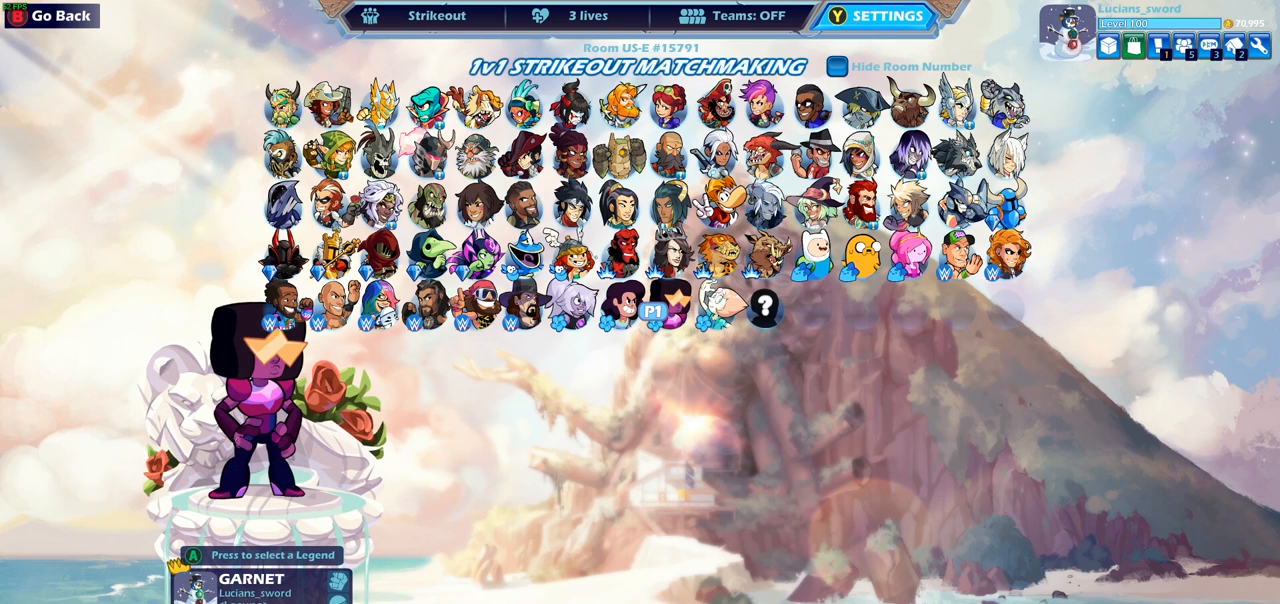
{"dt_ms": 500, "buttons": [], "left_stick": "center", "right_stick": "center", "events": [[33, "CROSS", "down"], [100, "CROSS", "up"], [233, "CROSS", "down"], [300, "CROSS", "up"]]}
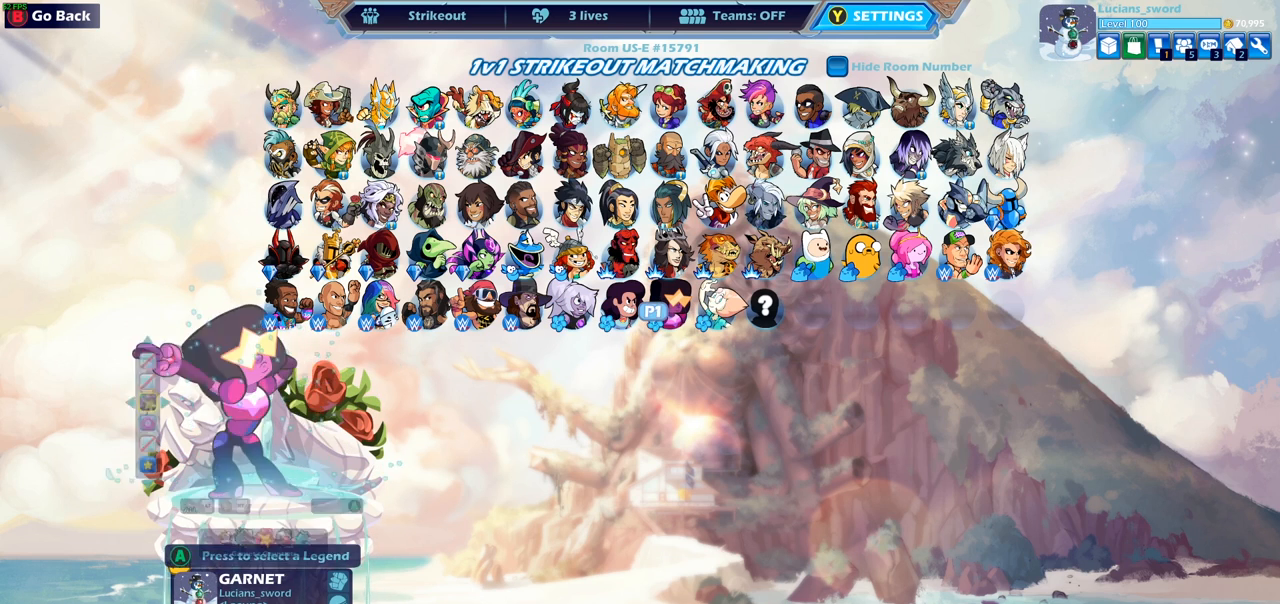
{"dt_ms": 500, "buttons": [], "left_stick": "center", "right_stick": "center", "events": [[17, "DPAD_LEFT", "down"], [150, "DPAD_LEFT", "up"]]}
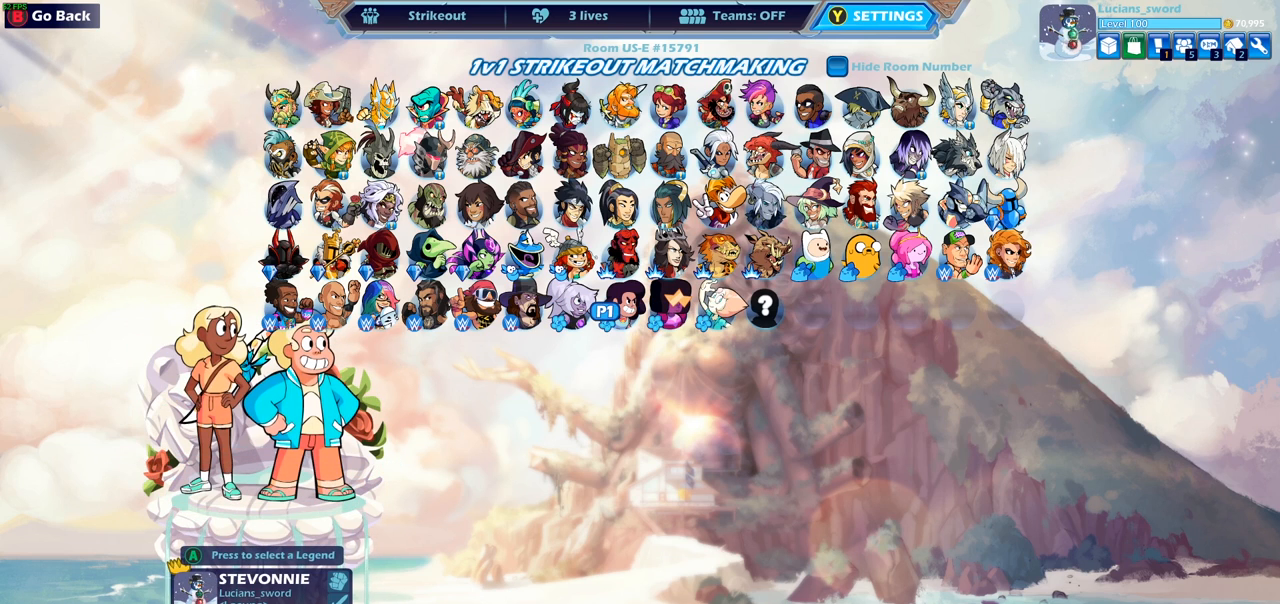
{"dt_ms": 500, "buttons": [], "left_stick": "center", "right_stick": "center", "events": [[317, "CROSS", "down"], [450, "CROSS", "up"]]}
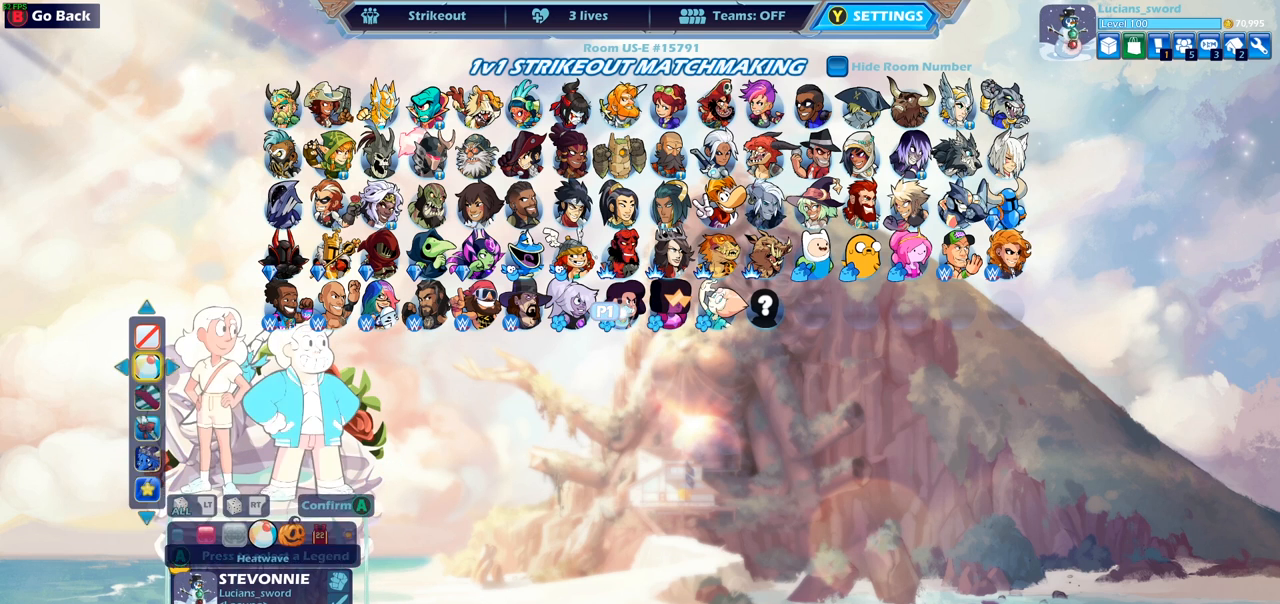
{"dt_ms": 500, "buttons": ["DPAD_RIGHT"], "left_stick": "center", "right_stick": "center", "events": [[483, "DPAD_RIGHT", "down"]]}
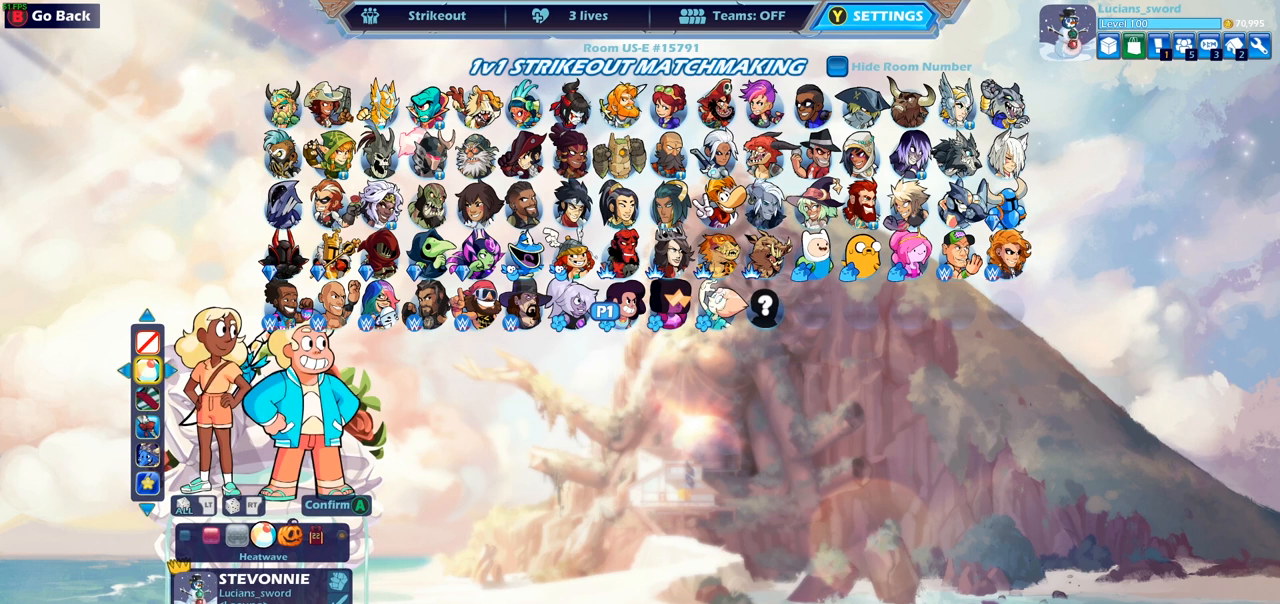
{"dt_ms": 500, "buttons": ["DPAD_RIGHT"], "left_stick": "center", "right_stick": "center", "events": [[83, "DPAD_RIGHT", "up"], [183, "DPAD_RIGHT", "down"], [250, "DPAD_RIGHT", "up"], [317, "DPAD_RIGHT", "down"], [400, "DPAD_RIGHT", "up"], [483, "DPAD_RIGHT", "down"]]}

....................

**Aim of the exercise**
Reproduce each line of the material in which the string "CROSS" occurs.

**Written answer**
{"dt_ms": 500, "buttons": [], "left_stick": "center", "right_stick": "center", "events": [[33, "CROSS", "down"], [100, "CROSS", "up"], [233, "CROSS", "down"], [300, "CROSS", "up"]]}
{"dt_ms": 500, "buttons": [], "left_stick": "center", "right_stick": "center", "events": [[317, "CROSS", "down"], [450, "CROSS", "up"]]}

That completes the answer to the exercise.